= Murder of Michael Kahan =

2008 anti-semitic hate crime

Michael Kahan (5 June 1968 − 1 June 2008) was a Jewish klezmer violinist who was stabbed to death outside a kosher bakery in Crumpsall, Manchester, on 1 June 2008 by paranoid schizophrenic Jonathan Mills, aged 37, who was suffering delusions that Jews were conspiring against him.

== Background ==
=== Michael Kahan ===
Michael Kahan was a klezmer violinist. He met clarinetist Ros Hawley as a student at the Royal Northern College of Music and together they formed a duo in 2003 called "Shna'im Lecha'im" but later called the "Klezmer Gourmet". Kahan had three children and was expected to turn forty a few days after his death.

=== Jonathan Mills ===
Jonathan Mills was a paranoid schizophrenic who believed that Jews were conspiring against him. The onset of his mental illness began in 2001 when he had shown these beliefs. In 2002, his medication was switched and the drug reduced to a relatively low level. However, in summer 2007, when Mills started drinking, his mental state deteriorated and he was sectioned at Park House in North Manchester General Hospital three months prior to the attack and he was discharged 10 days prior.

== Incident and investigation ==
On Sunday morning, 1 June 2008, ten days after being discharged from a psychiatric hospital. Jonathan Mills was driving in his car and thinking of committing an attack on a Jew, he saw Kahan who was visiting a local kosher bakery store to eat some bagels for breakfast. When Mills saw Kahan, he heard a voice telling him "Do it. Do it now." He got out of the car and stabbed Kahan two times in the stomach.

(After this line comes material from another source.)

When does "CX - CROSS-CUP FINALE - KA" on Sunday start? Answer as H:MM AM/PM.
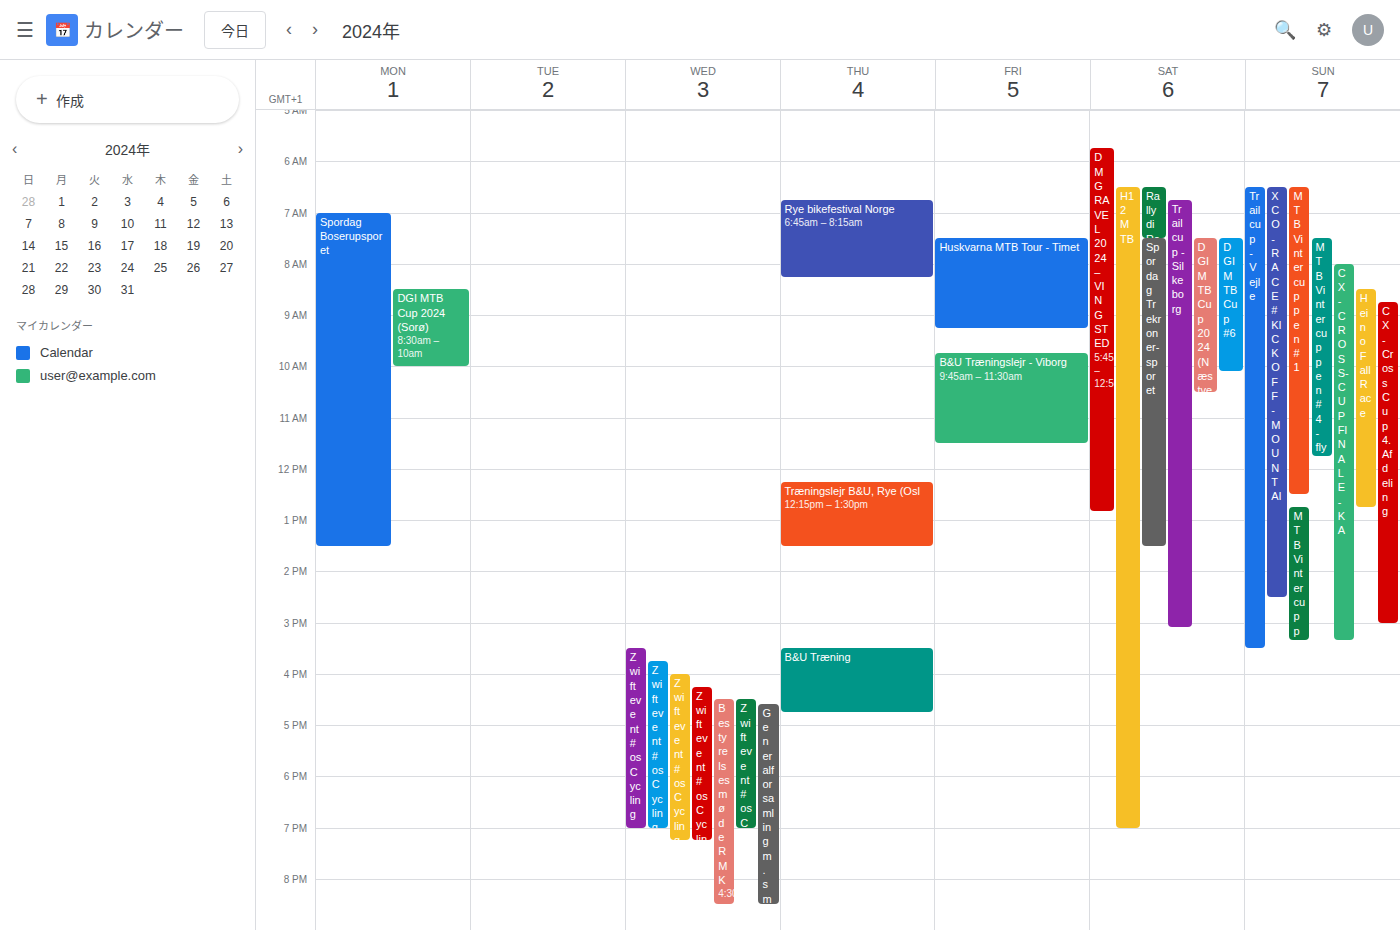
8:00 AM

An off duty doctor and nurse arrived on the scene and attempted to revive him, he was rushed to hospital but died of his wounds soon afterwards.

== Trial and sentencing ==
In December 2008, Mills plead guilty to manslaughter on the grounds of diminished responsibility at Tameside magistrates court and was detained in a high security psychiatric hospital indefinitely.

== Inquest ==
Four years after Kahan's death, an inquest was held to discover what led to his death.

== Tribute ==
At the Martin Harris Centre at the University of Manchester, the "Michael Kahan Kapelye" is an event named in commemoration of the murdered violinist.